● **Listed records**
►
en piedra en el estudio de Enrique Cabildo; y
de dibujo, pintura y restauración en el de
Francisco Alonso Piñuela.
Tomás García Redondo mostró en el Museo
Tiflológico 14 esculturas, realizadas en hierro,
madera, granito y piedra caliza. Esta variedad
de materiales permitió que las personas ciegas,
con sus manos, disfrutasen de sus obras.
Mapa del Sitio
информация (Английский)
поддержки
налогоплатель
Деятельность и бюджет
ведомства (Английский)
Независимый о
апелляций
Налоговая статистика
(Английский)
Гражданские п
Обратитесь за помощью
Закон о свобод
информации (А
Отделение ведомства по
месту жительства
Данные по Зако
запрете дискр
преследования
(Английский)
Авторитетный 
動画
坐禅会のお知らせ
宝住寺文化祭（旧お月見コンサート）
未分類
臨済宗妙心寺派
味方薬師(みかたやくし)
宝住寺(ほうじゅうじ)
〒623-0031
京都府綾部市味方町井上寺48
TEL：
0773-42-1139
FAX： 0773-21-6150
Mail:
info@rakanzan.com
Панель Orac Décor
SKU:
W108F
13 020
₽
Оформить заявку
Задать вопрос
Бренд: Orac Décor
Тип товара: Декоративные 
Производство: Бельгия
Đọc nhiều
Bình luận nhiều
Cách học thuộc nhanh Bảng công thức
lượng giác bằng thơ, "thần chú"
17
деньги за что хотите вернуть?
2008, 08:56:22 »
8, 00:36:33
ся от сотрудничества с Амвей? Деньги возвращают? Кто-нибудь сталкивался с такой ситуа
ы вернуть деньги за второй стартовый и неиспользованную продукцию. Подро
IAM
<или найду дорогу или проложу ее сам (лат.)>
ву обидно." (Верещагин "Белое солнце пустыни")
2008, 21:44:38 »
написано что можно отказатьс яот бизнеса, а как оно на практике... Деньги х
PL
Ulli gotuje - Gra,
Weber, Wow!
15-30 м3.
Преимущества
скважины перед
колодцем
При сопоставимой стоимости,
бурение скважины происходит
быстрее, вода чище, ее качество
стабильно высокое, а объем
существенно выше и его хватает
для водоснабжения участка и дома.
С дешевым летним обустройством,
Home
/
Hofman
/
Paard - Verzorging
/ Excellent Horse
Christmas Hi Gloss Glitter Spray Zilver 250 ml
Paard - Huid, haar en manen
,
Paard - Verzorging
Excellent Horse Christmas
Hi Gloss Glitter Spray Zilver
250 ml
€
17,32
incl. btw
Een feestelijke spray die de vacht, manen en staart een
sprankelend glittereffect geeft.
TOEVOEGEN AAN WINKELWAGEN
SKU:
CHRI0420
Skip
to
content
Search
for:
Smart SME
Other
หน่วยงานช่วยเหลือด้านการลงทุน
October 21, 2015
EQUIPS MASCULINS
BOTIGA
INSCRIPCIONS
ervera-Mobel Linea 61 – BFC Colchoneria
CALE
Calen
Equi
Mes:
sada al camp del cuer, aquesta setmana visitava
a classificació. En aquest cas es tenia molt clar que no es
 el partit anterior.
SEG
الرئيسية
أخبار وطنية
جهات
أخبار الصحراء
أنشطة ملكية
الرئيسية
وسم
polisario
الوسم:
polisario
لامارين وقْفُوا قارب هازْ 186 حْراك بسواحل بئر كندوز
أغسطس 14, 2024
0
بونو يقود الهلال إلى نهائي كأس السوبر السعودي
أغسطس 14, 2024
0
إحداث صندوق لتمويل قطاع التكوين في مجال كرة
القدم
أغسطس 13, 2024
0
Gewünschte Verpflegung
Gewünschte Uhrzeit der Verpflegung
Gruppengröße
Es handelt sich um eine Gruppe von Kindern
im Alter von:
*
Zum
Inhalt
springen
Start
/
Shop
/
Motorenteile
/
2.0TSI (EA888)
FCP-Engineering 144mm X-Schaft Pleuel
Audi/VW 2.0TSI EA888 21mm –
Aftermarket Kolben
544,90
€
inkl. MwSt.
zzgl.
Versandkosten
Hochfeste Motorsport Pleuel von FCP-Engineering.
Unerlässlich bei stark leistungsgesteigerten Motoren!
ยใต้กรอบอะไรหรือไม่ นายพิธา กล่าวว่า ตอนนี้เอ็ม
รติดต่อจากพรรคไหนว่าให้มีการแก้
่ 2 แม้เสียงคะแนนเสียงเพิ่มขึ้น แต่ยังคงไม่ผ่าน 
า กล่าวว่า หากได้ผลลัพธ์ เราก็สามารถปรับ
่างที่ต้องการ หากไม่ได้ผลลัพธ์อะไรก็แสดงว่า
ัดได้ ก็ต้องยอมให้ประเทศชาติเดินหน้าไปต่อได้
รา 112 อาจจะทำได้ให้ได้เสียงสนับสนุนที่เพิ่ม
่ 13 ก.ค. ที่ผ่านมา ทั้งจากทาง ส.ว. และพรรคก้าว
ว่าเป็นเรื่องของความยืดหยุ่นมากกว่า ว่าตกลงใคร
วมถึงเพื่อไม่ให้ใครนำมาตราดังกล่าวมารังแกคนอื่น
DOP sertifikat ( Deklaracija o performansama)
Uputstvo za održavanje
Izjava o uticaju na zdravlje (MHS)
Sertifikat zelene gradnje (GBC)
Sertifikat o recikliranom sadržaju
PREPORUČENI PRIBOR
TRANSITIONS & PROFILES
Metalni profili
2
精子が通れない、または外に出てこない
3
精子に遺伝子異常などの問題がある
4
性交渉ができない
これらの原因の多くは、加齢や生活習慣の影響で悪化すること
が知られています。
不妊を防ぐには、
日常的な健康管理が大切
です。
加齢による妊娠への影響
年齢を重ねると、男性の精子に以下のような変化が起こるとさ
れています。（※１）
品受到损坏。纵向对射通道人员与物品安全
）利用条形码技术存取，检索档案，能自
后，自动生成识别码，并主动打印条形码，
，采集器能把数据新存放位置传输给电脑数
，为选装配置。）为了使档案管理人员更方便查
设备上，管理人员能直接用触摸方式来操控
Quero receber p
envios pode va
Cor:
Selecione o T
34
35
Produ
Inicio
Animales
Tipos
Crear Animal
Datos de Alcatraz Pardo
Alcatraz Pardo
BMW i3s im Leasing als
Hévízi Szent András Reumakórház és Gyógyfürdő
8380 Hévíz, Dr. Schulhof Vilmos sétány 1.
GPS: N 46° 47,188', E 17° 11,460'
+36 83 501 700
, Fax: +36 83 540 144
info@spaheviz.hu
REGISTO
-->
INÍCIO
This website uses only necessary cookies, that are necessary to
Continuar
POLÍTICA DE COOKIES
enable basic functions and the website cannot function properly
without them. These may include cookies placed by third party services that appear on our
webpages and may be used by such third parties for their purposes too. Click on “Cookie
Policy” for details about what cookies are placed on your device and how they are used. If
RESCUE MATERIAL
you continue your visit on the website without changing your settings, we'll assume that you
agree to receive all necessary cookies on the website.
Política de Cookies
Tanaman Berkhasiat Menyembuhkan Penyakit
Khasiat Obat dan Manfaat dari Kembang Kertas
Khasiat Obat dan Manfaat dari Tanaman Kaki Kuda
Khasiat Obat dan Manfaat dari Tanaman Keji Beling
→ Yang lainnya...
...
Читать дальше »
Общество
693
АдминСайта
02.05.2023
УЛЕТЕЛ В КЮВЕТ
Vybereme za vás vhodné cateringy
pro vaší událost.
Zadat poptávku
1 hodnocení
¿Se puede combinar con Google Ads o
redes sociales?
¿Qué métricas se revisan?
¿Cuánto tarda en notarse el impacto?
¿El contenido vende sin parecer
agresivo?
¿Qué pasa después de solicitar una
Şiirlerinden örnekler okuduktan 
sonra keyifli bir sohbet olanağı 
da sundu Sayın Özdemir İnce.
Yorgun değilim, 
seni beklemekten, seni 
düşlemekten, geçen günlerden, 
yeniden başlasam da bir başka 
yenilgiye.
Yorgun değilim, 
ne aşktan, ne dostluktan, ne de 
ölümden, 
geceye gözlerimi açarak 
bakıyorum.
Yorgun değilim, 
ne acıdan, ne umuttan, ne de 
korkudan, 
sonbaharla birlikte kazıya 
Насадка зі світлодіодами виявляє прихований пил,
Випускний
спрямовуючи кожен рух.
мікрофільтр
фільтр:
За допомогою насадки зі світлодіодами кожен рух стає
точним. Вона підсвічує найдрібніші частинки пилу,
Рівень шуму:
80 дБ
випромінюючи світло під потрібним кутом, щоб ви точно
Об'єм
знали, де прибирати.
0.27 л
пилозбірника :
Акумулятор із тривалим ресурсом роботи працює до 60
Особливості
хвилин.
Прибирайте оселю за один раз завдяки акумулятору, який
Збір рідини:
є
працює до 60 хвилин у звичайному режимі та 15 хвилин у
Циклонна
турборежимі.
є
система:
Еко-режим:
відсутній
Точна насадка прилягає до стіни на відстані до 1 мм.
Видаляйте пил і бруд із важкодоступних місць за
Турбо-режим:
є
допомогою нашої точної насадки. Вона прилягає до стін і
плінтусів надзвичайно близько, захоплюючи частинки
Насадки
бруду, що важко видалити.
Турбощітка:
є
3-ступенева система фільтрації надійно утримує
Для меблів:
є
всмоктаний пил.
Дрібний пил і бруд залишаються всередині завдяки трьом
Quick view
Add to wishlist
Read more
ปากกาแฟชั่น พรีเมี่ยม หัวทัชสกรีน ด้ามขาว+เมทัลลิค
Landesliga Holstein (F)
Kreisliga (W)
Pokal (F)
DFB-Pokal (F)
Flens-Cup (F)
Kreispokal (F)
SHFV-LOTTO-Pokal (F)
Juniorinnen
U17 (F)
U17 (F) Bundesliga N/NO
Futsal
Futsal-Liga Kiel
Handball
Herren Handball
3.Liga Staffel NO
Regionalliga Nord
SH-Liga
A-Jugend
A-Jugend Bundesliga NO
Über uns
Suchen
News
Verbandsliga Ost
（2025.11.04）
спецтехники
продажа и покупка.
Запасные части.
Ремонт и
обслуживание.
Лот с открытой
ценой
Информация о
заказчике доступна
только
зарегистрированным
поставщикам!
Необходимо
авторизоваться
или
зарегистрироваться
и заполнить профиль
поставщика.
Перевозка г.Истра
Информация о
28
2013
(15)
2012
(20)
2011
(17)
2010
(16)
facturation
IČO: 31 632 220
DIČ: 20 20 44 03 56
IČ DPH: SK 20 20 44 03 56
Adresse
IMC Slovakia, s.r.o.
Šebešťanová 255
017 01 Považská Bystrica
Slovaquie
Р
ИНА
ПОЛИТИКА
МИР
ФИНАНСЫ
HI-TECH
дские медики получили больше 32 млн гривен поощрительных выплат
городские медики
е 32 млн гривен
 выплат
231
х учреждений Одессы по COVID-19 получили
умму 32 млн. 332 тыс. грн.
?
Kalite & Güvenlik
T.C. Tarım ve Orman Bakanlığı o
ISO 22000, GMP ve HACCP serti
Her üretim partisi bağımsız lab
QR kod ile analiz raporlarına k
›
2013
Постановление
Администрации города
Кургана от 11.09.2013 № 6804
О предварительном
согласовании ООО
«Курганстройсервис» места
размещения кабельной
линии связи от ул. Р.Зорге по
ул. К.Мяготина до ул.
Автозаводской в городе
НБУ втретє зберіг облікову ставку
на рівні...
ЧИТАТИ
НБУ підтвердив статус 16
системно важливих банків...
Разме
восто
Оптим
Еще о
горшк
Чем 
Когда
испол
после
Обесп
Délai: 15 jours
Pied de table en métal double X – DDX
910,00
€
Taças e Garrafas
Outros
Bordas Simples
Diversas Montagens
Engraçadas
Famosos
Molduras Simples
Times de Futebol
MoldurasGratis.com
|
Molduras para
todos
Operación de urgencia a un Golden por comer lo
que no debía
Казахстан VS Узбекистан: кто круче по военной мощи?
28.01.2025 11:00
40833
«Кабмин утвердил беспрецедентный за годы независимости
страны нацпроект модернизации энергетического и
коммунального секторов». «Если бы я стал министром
◄
The expected answer is every line above in which the word "ведомства" appears.

ведомства (Английский)
Отделение ведомства по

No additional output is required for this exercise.